見出し画像

【超短編小説】クビになったギルドマスターは元受付係とパーティーを組みました

 ハンスはこの町の冒険者ギルドでギルドマスターをやっている。ある日ギルドに出てくると、長老に追い出されてしまった。

「ハンス、お前を含めてギルドの従業員全員に辞めてもらう。ギルドの経営権は貴族のルーク様に売却した」

「長老、では誰がギルド運営をするんですか? 金持ちの道楽に付き合うつもりですか?」

「ルーク様が決めることだ。お前にはもう関係ない」

  受付係のリーゼも話を聞いていて、抗議する。

「そんなめちゃくちゃな話がありますか? お金を積まれれば何でもするなんておかしいですよ!」


 金持ち貴族のルークの狙いは、ギルドを利用し平和維持の実績を作り、国王に自分の力をアピールすることだった。政権内で自分の立場を上げるための材料と考えている。

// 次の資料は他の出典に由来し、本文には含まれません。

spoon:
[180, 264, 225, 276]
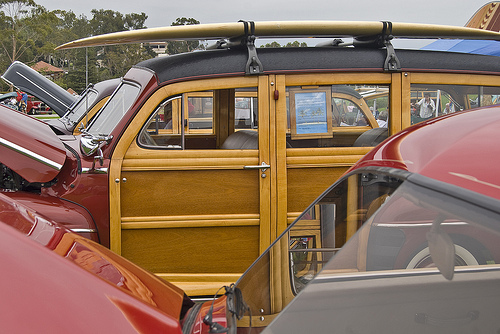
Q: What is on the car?
A: Surfboard.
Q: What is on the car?
A: Board.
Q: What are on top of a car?
A: Black brackets.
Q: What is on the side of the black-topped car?
A: Wood.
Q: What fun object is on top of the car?
A: A surfboard.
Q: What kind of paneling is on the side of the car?
A: Wooden paneling.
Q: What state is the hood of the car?
A: Up.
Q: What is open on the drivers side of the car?
A: The window.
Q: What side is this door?
A: Drivers side.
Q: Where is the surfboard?
A: On the top of the car.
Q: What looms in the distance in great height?
A: Trees.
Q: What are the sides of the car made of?
A: Wood paneling.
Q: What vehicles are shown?
A: Cars.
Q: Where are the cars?
A: At a lot.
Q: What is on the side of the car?
A: Wood.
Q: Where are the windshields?
A: On the cars.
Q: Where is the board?
A: On top of the car.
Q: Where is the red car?
A: In front of the wood car.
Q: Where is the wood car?
A: Behind the red car.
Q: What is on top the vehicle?
A: A surfboard.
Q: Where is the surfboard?
A: On top the vehicle.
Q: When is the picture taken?
A: Daytime.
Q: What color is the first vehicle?
A: Red.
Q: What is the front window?
A: The windshield.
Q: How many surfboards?
A: One.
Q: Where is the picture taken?
A: At an antique car show.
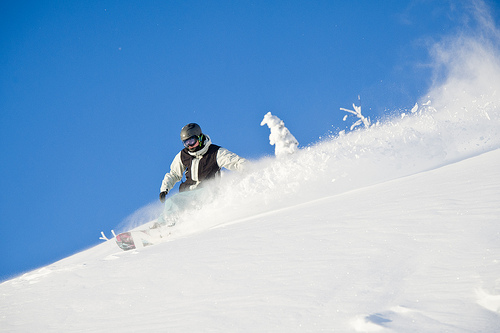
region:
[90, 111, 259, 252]
person riding a snowboard down a slope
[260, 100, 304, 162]
plume of white snow in the air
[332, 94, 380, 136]
plume of white snow in the air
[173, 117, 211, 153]
black helmet with pair of goggles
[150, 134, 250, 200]
white and black jacket on a person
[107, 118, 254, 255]
person on a snowboard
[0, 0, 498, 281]
clear blue daytime sky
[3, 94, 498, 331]
white snow on inclined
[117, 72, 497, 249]
spray of snow from snowboard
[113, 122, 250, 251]
person riding snowboard on slope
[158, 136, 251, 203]
black and white winter jacket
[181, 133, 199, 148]
goggles on person's face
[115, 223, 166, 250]
tip of tilted snowboard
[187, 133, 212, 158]
collar of winter coat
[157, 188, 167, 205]
black glove on hand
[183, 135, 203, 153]
a person wearing goggles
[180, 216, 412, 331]
the ground covered with snow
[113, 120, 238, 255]
a person skiing in the snow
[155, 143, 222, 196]
a person wearing a black and white coat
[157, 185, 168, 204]
a person wearing black gloves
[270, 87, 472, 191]
snow flying in the air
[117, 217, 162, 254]
a snowboard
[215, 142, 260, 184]
a person with their arm stretched out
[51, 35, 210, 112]
a clear blue sky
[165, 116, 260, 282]
Man is going down hill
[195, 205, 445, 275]
Snow is powder white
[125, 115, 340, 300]
Man skiing down hill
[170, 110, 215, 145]
Man wearing a helmet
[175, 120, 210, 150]
man wearing a goggles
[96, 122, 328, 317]
man skiing down hill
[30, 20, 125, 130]
Sky is bright blue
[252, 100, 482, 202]
Snow is flying everywhere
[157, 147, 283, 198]
man wearing a jacket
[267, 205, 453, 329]
ground covered in snow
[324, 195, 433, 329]
ground covered in white snow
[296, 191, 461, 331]
snow covering the ground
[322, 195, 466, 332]
white snow covering the ground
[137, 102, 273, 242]
a person is skiing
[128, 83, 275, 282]
a perosn is snowboarding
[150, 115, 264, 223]
a person wearing a helmet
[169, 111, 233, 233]
a person wearing a jacket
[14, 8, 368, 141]
a sky that is blue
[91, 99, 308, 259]
man skiing down the hill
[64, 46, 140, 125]
a view of sky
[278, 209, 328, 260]
a view of snow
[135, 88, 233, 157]
a view of helemt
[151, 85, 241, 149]
a view of cap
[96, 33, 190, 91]
a view of clouds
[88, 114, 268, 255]
Person on a snowboard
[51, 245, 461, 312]
Moutain covered with snow.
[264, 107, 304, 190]
Snow covered tree.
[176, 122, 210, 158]
Helmet on a snowboarder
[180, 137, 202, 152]
Person wearing ski goggles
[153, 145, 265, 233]
Black and white ski jacket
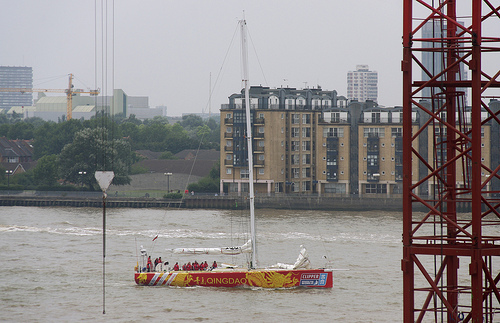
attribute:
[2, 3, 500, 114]
sky — blue, gray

 近頃、危険なドラゴンが町の城壁を飛び越えて来て、いつ住民に危害が及んでもおかしくない状況だ。国王は頭を悩ませている。町の平和を維持するには冒険者ギルドと冒険者の力を借りドラゴン駆除をする必要があった。

 自分の息のかかった者達をギルドの従業員とすることでギルドを支配下に置き、都合の良い様に動かすつもりだ。更に、ギルド運営は金をつぎ込めば実績も作れると信じていた。


 ハンスは諦めた。

「長老、俺はまた冒険者に戻ります。若い頃のようにはいかなくとも、のびのびと楽しみますよ」

長老は意外にも落ち着いて言う。

「そう来ると思っていたよ。冒険者登録はできるからな。ただし最低ランクからだぞ」

リーゼが思い切ったことを宣言した。

「私も冒険者になってギルドマスターとパーティーを組みます!」

「リーゼ、無茶を言うな……まあ、いいか。互いに行き場もないしな」

 こうして、解雇された者同士がパーティーを組んだ。


 ハンスとリーゼは、新ギルドで登録を済ますと、ダンジョンに向かう。しばらくの間、初心者向けの階層に通った。

 ハンスがモンスターを倒し、リーゼがサポート役だ。

「ハンスさん。今頃、ギルド運営はどうなってるかな? 体制が変わって冒険者のみんなも大変そうだし」

実はハンスもギルドの新体制が気がかりだ。しかし、気にしないよう努めていた。

「リーゼ、気になるのも分かるけど、もう俺達には関係ないだろ。でもな、俺達ほどギルドの業務ができる奴らは他にいないよ」


 帰りに換金のためギルドに立ち寄った。ギルド業務は崩壊状態だ。受付と冒険者はいつまでも話がかみ合わず、列の渋滞ができる。業務の遅さにいらいらを募らせた冒険者達がクエスト案件書の取り合いをするも、対応者がいないから収集がつかない。

 苦笑するベテラン冒険者に出会う。

「よう、ギルドマスターと受付さん! あんたたち今から仕事代わってやれよ。みんな昔の運営が戻って来るのに期待してるぜ」

 ハンスも状況に苦笑いだ。

「でも、俺はもう関係ないしね。改善を願うだけだ」

 驚いたことに長老がやってきた。

「ハンス、リーゼ。俺が悪かった。ギルド運営として戻ってきてくれ! ルーク様には頼んでおく」


 後日、ハンスとリーゼはルーク邸に呼び出される。

「旧ギルド従業員の中から優秀な人材に戻って来てもらうつもりだ。荒っぽいことをして悪かった。二人共ギルドに戻って来てくれないか?」

 リーゼはもったいぶって言った。

「どうしてもと言うなら、別に構いません。ただし、受付責任者のポジションですよ。今の受付をまとめる権利を与えてもらわないと仕事になりません」

ハンスは呆れ顔だ。

「いいですよ。はっきり言って今の従業員は話にならないですから。ただし、運営方針に関わる決定をするなら、まずは必ず私に話を通してください」

 ルークは条件を飲んだ。

「分かった。望むポジションを与えよう。給料も立場相応ということでこれまでの2倍出す。お願いだ。力になって欲しい」

 こうして、ギルドは有能な人材を取り戻し、冒険者の信頼を回復した。

 

この記事が気に入ったらサポートをしてみませんか?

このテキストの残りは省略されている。